● **What is needed**
Each entry must be restated word for word, with nothing omitted.

======

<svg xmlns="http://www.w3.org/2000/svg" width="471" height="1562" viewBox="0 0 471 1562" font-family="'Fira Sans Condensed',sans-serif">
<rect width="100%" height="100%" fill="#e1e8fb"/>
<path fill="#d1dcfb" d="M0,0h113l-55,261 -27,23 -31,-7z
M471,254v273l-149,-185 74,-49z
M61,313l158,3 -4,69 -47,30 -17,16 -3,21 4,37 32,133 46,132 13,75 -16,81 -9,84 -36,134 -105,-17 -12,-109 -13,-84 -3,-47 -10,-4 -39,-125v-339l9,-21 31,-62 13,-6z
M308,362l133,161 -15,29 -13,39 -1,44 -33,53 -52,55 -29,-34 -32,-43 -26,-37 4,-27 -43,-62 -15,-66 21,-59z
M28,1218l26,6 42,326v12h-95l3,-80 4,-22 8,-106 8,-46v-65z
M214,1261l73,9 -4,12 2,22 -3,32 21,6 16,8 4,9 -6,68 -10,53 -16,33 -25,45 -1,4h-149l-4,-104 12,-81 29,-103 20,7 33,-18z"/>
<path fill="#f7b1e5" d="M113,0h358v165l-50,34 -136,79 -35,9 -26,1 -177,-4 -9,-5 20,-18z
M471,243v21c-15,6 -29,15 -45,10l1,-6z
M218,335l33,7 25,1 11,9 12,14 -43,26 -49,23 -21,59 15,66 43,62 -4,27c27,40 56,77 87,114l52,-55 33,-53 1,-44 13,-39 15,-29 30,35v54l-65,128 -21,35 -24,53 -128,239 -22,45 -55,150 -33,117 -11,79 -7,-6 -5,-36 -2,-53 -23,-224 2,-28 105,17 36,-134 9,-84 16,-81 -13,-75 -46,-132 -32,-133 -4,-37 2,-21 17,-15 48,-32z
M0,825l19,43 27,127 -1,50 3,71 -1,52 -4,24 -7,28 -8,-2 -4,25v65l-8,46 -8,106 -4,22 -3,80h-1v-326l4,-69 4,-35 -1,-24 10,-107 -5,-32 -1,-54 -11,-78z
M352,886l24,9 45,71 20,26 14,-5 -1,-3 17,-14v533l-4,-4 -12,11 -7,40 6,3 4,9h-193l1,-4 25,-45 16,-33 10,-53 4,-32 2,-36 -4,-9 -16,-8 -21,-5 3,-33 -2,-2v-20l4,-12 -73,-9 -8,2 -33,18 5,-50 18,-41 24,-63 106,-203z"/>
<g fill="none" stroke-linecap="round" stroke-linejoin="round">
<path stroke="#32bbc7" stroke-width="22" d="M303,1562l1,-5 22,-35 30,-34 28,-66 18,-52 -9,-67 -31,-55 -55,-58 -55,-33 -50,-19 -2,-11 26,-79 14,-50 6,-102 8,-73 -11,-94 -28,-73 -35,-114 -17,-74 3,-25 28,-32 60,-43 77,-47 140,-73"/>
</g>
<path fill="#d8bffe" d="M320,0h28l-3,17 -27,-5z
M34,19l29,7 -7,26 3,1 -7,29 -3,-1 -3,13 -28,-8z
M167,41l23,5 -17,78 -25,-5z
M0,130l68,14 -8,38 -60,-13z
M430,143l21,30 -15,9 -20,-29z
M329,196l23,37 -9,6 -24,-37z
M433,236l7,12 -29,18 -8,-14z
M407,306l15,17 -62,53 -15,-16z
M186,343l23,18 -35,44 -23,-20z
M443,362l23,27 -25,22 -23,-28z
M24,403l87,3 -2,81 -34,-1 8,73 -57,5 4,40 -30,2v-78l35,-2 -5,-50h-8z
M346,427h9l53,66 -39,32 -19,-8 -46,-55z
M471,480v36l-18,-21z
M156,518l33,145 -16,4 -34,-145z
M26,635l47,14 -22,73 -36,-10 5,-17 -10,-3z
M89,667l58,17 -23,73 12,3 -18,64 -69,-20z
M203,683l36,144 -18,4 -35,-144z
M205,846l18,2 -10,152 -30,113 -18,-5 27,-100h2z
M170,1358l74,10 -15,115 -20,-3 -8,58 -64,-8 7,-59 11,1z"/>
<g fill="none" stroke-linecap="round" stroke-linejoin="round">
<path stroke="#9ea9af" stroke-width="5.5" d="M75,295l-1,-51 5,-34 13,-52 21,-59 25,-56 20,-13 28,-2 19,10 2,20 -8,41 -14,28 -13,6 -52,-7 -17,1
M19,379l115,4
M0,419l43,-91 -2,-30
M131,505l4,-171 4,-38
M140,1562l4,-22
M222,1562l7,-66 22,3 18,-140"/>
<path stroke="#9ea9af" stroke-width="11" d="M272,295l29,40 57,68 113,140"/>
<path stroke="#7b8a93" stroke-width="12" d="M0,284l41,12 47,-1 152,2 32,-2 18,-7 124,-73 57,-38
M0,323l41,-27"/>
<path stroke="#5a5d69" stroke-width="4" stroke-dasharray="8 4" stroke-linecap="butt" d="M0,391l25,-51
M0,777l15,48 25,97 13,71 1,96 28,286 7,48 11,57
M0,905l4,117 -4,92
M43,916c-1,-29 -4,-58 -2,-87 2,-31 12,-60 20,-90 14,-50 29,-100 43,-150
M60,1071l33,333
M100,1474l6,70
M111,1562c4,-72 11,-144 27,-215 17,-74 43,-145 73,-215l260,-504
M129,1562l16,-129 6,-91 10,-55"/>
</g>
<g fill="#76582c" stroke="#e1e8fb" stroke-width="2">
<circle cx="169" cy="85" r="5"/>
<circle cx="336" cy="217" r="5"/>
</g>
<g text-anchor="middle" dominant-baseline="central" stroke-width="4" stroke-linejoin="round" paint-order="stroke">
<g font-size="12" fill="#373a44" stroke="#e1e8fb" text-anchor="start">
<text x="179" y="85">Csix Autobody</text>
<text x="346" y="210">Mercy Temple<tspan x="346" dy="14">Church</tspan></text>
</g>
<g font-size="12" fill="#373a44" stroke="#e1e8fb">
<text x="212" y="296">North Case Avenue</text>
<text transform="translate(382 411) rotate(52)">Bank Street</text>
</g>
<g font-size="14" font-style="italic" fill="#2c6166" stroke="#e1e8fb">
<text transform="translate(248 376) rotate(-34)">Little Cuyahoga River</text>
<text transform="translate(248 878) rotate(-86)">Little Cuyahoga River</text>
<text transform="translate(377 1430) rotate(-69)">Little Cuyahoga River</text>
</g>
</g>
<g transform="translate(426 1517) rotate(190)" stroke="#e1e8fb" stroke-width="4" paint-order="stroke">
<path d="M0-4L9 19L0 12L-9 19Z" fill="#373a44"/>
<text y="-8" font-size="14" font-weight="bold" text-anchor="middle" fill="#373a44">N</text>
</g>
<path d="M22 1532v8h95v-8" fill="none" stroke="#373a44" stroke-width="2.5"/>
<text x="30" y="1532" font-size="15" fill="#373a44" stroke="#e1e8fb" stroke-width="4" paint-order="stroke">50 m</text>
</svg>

======

● **Task output**
<svg xmlns="http://www.w3.org/2000/svg" width="471" height="1562" viewBox="0 0 471 1562" font-family="'Fira Sans Condensed',sans-serif">
<rect width="100%" height="100%" fill="#e1e8fb"/>
<path fill="#d1dcfb" d="M0,0h113l-55,261 -27,23 -31,-7z
M471,254v273l-149,-185 74,-49z
M61,313l158,3 -4,69 -47,30 -17,16 -3,21 4,37 32,133 46,132 13,75 -16,81 -9,84 -36,134 -105,-17 -12,-109 -13,-84 -3,-47 -10,-4 -39,-125v-339l9,-21 31,-62 13,-6z
M308,362l133,161 -15,29 -13,39 -1,44 -33,53 -52,55 -29,-34 -32,-43 -26,-37 4,-27 -43,-62 -15,-66 21,-59z
M28,1218l26,6 42,326v12h-95l3,-80 4,-22 8,-106 8,-46v-65z
M214,1261l73,9 -4,12 2,22 -3,32 21,6 16,8 4,9 -6,68 -10,53 -16,33 -25,45 -1,4h-149l-4,-104 12,-81 29,-103 20,7 33,-18z"/>
<path fill="#f7b1e5" d="M113,0h358v165l-50,34 -136,79 -35,9 -26,1 -177,-4 -9,-5 20,-18z
M471,243v21c-15,6 -29,15 -45,10l1,-6z
M218,335l33,7 25,1 11,9 12,14 -43,26 -49,23 -21,59 15,66 43,62 -4,27c27,40 56,77 87,114l52,-55 33,-53 1,-44 13,-39 15,-29 30,35v54l-65,128 -21,35 -24,53 -128,239 -22,45 -55,150 -33,117 -11,79 -7,-6 -5,-36 -2,-53 -23,-224 2,-28 105,17 36,-134 9,-84 16,-81 -13,-75 -46,-132 -32,-133 -4,-37 2,-21 17,-15 48,-32z
M0,825l19,43 27,127 -1,50 3,71 -1,52 -4,24 -7,28 -8,-2 -4,25v65l-8,46 -8,106 -4,22 -3,80h-1v-326l4,-69 4,-35 -1,-24 10,-107 -5,-32 -1,-54 -11,-78z
M352,886l24,9 45,71 20,26 14,-5 -1,-3 17,-14v533l-4,-4 -12,11 -7,40 6,3 4,9h-193l1,-4 25,-45 16,-33 10,-53 4,-32 2,-36 -4,-9 -16,-8 -21,-5 3,-33 -2,-2v-20l4,-12 -73,-9 -8,2 -33,18 5,-50 18,-41 24,-63 106,-203z"/>
<g fill="none" stroke-linecap="round" stroke-linejoin="round">
<path stroke="#32bbc7" stroke-width="22" d="M303,1562l1,-5 22,-35 30,-34 28,-66 18,-52 -9,-67 -31,-55 -55,-58 -55,-33 -50,-19 -2,-11 26,-79 14,-50 6,-102 8,-73 -11,-94 -28,-73 -35,-114 -17,-74 3,-25 28,-32 60,-43 77,-47 140,-73"/>
</g>
<path fill="#d8bffe" d="M320,0h28l-3,17 -27,-5z
M34,19l29,7 -7,26 3,1 -7,29 -3,-1 -3,13 -28,-8z
M167,41l23,5 -17,78 -25,-5z
M0,130l68,14 -8,38 -60,-13z
M430,143l21,30 -15,9 -20,-29z
M329,196l23,37 -9,6 -24,-37z
M433,236l7,12 -29,18 -8,-14z
M407,306l15,17 -62,53 -15,-16z
M186,343l23,18 -35,44 -23,-20z
M443,362l23,27 -25,22 -23,-28z
M24,403l87,3 -2,81 -34,-1 8,73 -57,5 4,40 -30,2v-78l35,-2 -5,-50h-8z
M346,427h9l53,66 -39,32 -19,-8 -46,-55z
M471,480v36l-18,-21z
M156,518l33,145 -16,4 -34,-145z
M26,635l47,14 -22,73 -36,-10 5,-17 -10,-3z
M89,667l58,17 -23,73 12,3 -18,64 -69,-20z
M203,683l36,144 -18,4 -35,-144z
M205,846l18,2 -10,152 -30,113 -18,-5 27,-100h2z
M170,1358l74,10 -15,115 -20,-3 -8,58 -64,-8 7,-59 11,1z"/>
<g fill="none" stroke-linecap="round" stroke-linejoin="round">
<path stroke="#9ea9af" stroke-width="5.5" d="M75,295l-1,-51 5,-34 13,-52 21,-59 25,-56 20,-13 28,-2 19,10 2,20 -8,41 -14,28 -13,6 -52,-7 -17,1
M19,379l115,4
M0,419l43,-91 -2,-30
M131,505l4,-171 4,-38
M140,1562l4,-22
M222,1562l7,-66 22,3 18,-140"/>
<path stroke="#9ea9af" stroke-width="11" d="M272,295l29,40 57,68 113,140"/>
<path stroke="#7b8a93" stroke-width="12" d="M0,284l41,12 47,-1 152,2 32,-2 18,-7 124,-73 57,-38
M0,323l41,-27"/>
<path stroke="#5a5d69" stroke-width="4" stroke-dasharray="8 4" stroke-linecap="butt" d="M0,391l25,-51
M0,777l15,48 25,97 13,71 1,96 28,286 7,48 11,57
M0,905l4,117 -4,92
M43,916c-1,-29 -4,-58 -2,-87 2,-31 12,-60 20,-90 14,-50 29,-100 43,-150
M60,1071l33,333
M100,1474l6,70
M111,1562c4,-72 11,-144 27,-215 17,-74 43,-145 73,-215l260,-504
M129,1562l16,-129 6,-91 10,-55"/>
</g>
<g fill="#76582c" stroke="#e1e8fb" stroke-width="2">
<circle cx="169" cy="85" r="5"/>
<circle cx="336" cy="217" r="5"/>
</g>
<g text-anchor="middle" dominant-baseline="central" stroke-width="4" stroke-linejoin="round" paint-order="stroke">
<g font-size="12" fill="#373a44" stroke="#e1e8fb" text-anchor="start">
<text x="179" y="85">Csix Autobody</text>
<text x="346" y="210">Mercy Temple<tspan x="346" dy="14">Church</tspan></text>
</g>
<g font-size="12" fill="#373a44" stroke="#e1e8fb">
<text x="212" y="296">North Case Avenue</text>
<text transform="translate(382 411) rotate(52)">Bank Street</text>
</g>
<g font-size="14" font-style="italic" fill="#2c6166" stroke="#e1e8fb">
<text transform="translate(248 376) rotate(-34)">Little Cuyahoga River</text>
<text transform="translate(248 878) rotate(-86)">Little Cuyahoga River</text>
<text transform="translate(377 1430) rotate(-69)">Little Cuyahoga River</text>
</g>
</g>
<g transform="translate(426 1517) rotate(190)" stroke="#e1e8fb" stroke-width="4" paint-order="stroke">
<path d="M0-4L9 19L0 12L-9 19Z" fill="#373a44"/>
<text y="-8" font-size="14" font-weight="bold" text-anchor="middle" fill="#373a44">N</text>
</g>
<path d="M22 1532v8h95v-8" fill="none" stroke="#373a44" stroke-width="2.5"/>
<text x="30" y="1532" font-size="15" fill="#373a44" stroke="#e1e8fb" stroke-width="4" paint-order="stroke">50 m</text>
</svg>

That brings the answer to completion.